Esta ciudad, que tiene el honor de servir de residencia al Emperador, no respondió en modo alguno a las ideas que de ella me había hecho, resultando ser mucho menos de lo que me esperaba encontrar. Las calles están muy cerca unas de otras y son tan estrechas que resulta imposible contemplar las bellas fachadas de los palacios, a pesar de que muchos de ellos son dignos de observación, pues son verdaderamente magníficos, todos construidos en fina piedra blanca, y desmesuradamente altos.

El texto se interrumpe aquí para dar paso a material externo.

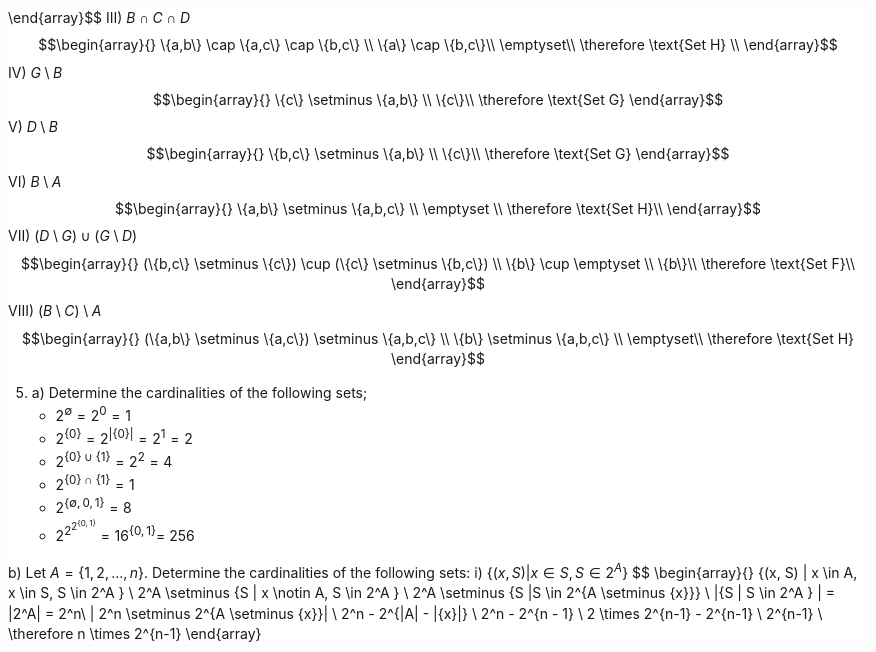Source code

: \end{array}$$
III) $B \cap C \cap D$
$$\begin{array}{} 
\{a,b\} \cap \{a,c\} \cap \{b,c\} \\
\{a\} \cap \{b,c\}\\
\emptyset\\
\therefore \text{Set H} \\
\end{array}$$
IV) $G \setminus B$
$$\begin{array}{} 
\{c\} \setminus \{a,b\} \\
\{c\}\\
\therefore \text{Set G}
\end{array}$$
V) $D \setminus B$
$$\begin{array}{} 
\{b,c\} \setminus \{a,b\} \\
\{c\}\\
\therefore \text{Set G}
\end{array}$$
VI) $B \setminus A$ 
$$\begin{array}{} 
\{a,b\} \setminus \{a,b,c\} \\
\emptyset \\
\therefore \text{Set H}\\
\end{array}$$
VII) $(D \setminus G) \cup (G \setminus D)$
$$\begin{array}{}
(\{b,c\} \setminus \{c\}) \cup (\{c\} \setminus \{b,c\}) \\
\{b\} \cup \emptyset \\
\{b\}\\
\therefore \text{Set F}\\
\end{array}$$
VIII) $(B \setminus C) \setminus A$
$$\begin{array}{}
(\{a,b\} \setminus \{a,c\}) \setminus \{a,b,c\} \\
\{b\} \setminus \{a,b,c\} \\
\emptyset\\
\therefore \text{Set H}
\end{array}$$

5. a) Determine the cardinalities of the following sets;
	- $2^\emptyset = 2^0 = 1$
	- $2 ^ {\{0\}} = 2^{|\{0\}|} = 2^1 = 2$ 
	- $2 ^ {\{0\}\cup \{1\}} = 2^2 = 4$
	- $2^{\{0\} \cap \{1\}} = 1$ 
	- $2^{\{∅,0,1\}} = 8$
	- $2^{2^{2^{{\{0,1\}}}}} = 16^{\{0,1\}} =$  256
 
 b) Let $A = \{1,2,...,n\}.$ Determine the cardinalities of the following sets: 
 i) $\{(x, S)|x ∈ S, S ∈ 2^A\}$ 
	 $$ \begin{array}{}
	\{(x, S) | x \in A, x \in S, S \in 2^A \} \\
	2^A \setminus \{S | x \notin A, S \in 2^A \} \\
	2^A \setminus \{S |S \in 2^{A \setminus \{x\}}\} \\
	|\{S | S \in 2^A \} | = |2^A| = 2^n\\
	| 2^n \setminus 2^{A \setminus \{x\}}| \\
	2^n - 2^{|A| - |\{x\}|} \\
	2^n - 2^{n - 1} \\
	2 \times 2^{n-1} - 2^{n-1} \\
	2^{n-1} \\
	\therefore n \times 2^{n-1}
	\end{array}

La ciudad es demasiado pequeña para el número de personas que desean vivir en ella y, según parece, los constructores han proyectado poner remedio a esa desgracia amontonando una ciudad sobre la otra, en vista de que la mayoría de las casas tienen cinco y hasta seis plantas. Como podrás imaginar, al ser las calles tan angostas, las habitaciones superiores resultan muy oscuras y, lo que representa a mi modo de ver un inconveniente más intolerable, no hay una sola vivienda que no albergue por lo menos cinco o seis familias. Las estancias de las damas más encumbradas e incluso de los ministros de estado están separadas por un simple tabique de los pertenecientes a sastres o zapateros y no conozco a nadie que tenga más de dos plantas en ninguna casa, una para su propio uso y otra superior para la servidumbre. Quienes disponen de casas en propiedad, alquilan el resto de ellas a quien quiera tomarlas, por lo cual las grandes escalinatas (que son todas de piedra) son tan comunes y están tan sucias como las calles. No obstante, es verdad que cuando las has recorrido, nada hay que resulte más sorprendente y admirable que estas estancias. Comúnmente son un conjunto de ocho o diez habitaciones amplias, todas ataraceadas, las puertas y ventanas ricamente talladas y doradas y el mobiliario es de aquellos que no suelen verse en los palacios de príncipes soberanos de otros países: tapices de las más ricas telas de Bruselas, espejos prodigiosamente largos con marcos de plata, finas mesas japonesas, camas, sillas, doseles y cortinajes en los más ricos damascos o terciopelos de Génova, cubiertos por encajes o bordados de oro y, alegrando el conjunto, cuadros, jarrones inmensos de porcelana y, prácticamente en todas las habitaciones, se ven enormes arañas de cristal de roca.

He tenido ya el honor de que varias de las personalidades de mayor rango me invitaran a cenar, y debo hacerles justicia diciendo que el buen gusto y la magnificencia de sus mesas armonizan muy bien con el de su mobiliario. En más de una ocasión me han agasajado con cincuenta platos de carne, todos ellos servidos en bandejas de plata y deliciosamente aliñados; los postres, en concordancia con los demás platos, los sirven en la más fina porcelana. Aunque la variedad y la riqueza de sus vinos es lo que más sorprende de todo. La costumbre imperante es dejar una lista de sus nombres sobre los platos de los invitados junto con las servilletas, y en varias ocasiones he llegado a contar hasta dieciocho variedades diferentes, todos exquisitos dentro de su especie.

Ayer estuve en casa del conde Schönborn,15el jardín del vicecanciller, donde me invitaron a cenar, y he de reconocer que jamás había visto sitio más perfectamente encantador que el Faubourg de Viena. Es muy amplio y casi en su totalidad compuesto por deliciosos palacios, y si el emperador encontrara oportuno permitir que se abrieran las puertas de la ciudad, y el Faubourg pasara a formar parte de ella, dispondría de una de las ciudades más grandes y mejor construidas de Europa. La villa del conde Schönborn es una de las más lujosas; el mobiliario exhibe profusión de brocados, de factura tan magnífica que nada hay que parezca más alegre y espléndido, por no hablar de una galería repleta de rarezas de coral, madreperla, etcétera, y por toda la casa hay profusión de dorados, tallas, finas pinturas, las más bellas y delicadas estatuas de alabastro y marfil, e inmensos limoneros y naranjos en tiestos dorados. La cena fue excelente y el buen humor del conde la hizo aún más agradable.